Part 1: Social Media Values

The principles of social media, and frankly good communications, stay consistent regardless of platform and changes in technology. If you build your foundation on these values, you will remain strategic and nimble.

Stop. Take a look and listen.

The most important thing when working with social media is to never forget that, first and foremost, social media is an exercise in listening. Flip the script by thinking less about your own communications goals, and more about what your audience needs. What do they like? What do they want? Who is important and influential in that online conversation? What are they saying about your department/issue/brand? What online channels are they talking on? Is there a pain point the community is trying to solve? Can you help? If you haven’t done the work to listen, your strategy will always be on shaky ground.

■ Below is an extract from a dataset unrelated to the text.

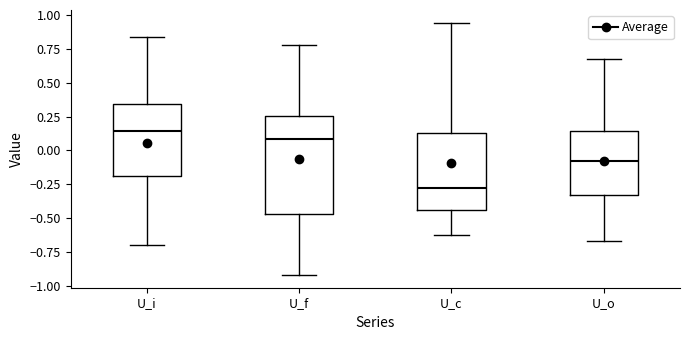

Which box is the tallest, from its lower edge to its upper edge?

U_f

Put the “social” in social media.

Do you want to know the secret sauce of social media? It’s all in the micro-engagements. Those little likes, comments, the reply to someone’s good joke, the acknowledgment of a piece of feedback, etc. That’s the magic zesty sauce that connects you with your community and builds relationships. If you aren’t engaging with your community, you are not doing social media. You are just marketing to people online.

Get focused.

Don’t fall into the trap of being on all the social platforms. Be selective and do it well. Go to where your audience is, and don’t force them into another platform. Consolidate channels when you can. Look to your campus partners to see if they are talking to similar audiences. Can you work together? Avoid the temptation to create social channels for every campaign, initiative or blog. If you are actively listening to your audience, you will quickly figure out where to focus.

It’s a journey.

If you are seeking lighting in a bottle, a “viral video” or to skip the work to get internet famous – let’s pump the brakes with a reality check. There is no way to skip the hard work to establish credibility and rapport with your audience. Be patient and know this is not about instant satisfaction, but it’s a journey.